» **PROBLEM DETAILS**
Can you repeat the lines below with "Manchester United" replaced by "Real Madrid" and nothing else changed? Leave the pictures out of your answer.

» **EXTRACTED MATERIAL**
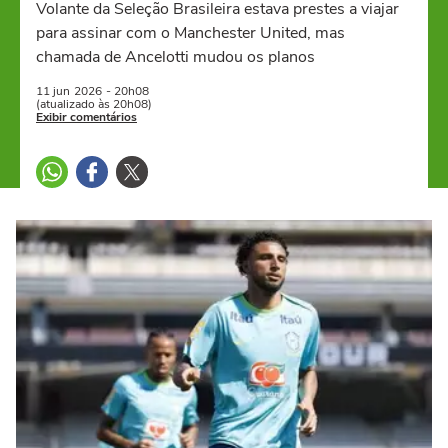
Volante da Seleção Brasileira estava prestes a viajar
para assinar com o Manchester United, mas
chamada de Ancelotti mudou os planos
11 jun
2026
- 20h08
(atualizado às 20h08)
Exibir comentários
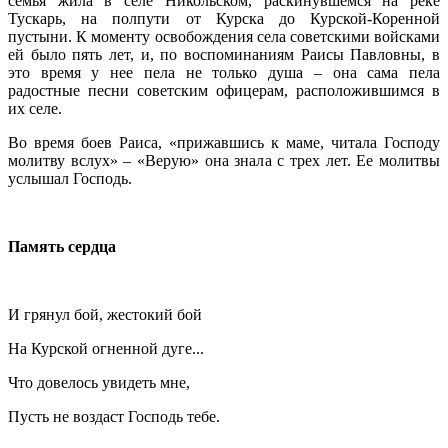
семья жила в селе Никольском, раскинувшемся на реке
Тускарь, на полпути от Курска до Курской-Коренной
пустыни. К моменту освобождения села советскими войсками
ей было пять лет, и, по воспоминаниям Раисы Павловны, в
это время у нее пела не только душа – она сама пела
радостные песни советским офицерам, расположившимся в
их селе.
Во время боев Раиса, «прижавшись к маме, читала Господу
молитву вслух» – «Верую» она знала с трех лет. Ее молитвы
услышал Господь.
Память сердца
И грянул бой, жестокий бой
На Курской огненной дуге...
Что довелось увидеть мне,
Пусть не воздаст Господь тебе.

» **COMPLETED EXERCISE**
Volante da Seleção Brasileira estava prestes a viajar
para assinar com o Real Madrid, mas
chamada de Ancelotti mudou os planos
11 jun
2026
- 20h08
(atualizado às 20h08)
Exibir comentários
семья жила в селе Никольском, раскинувшемся на реке
Тускарь, на полпути от Курска до Курской-Коренной
пустыни. К моменту освобождения села советскими войсками
ей было пять лет, и, по воспоминаниям Раисы Павловны, в
это время у нее пела не только душа – она сама пела
радостные песни советским офицерам, расположившимся в
их селе.
Во время боев Раиса, «прижавшись к маме, читала Господу
молитву вслух» – «Верую» она знала с трех лет. Ее молитвы
услышал Господь.
Память сердца
И грянул бой, жестокий бой
На Курской огненной дуге...
Что довелось увидеть мне,
Пусть не воздаст Господь тебе.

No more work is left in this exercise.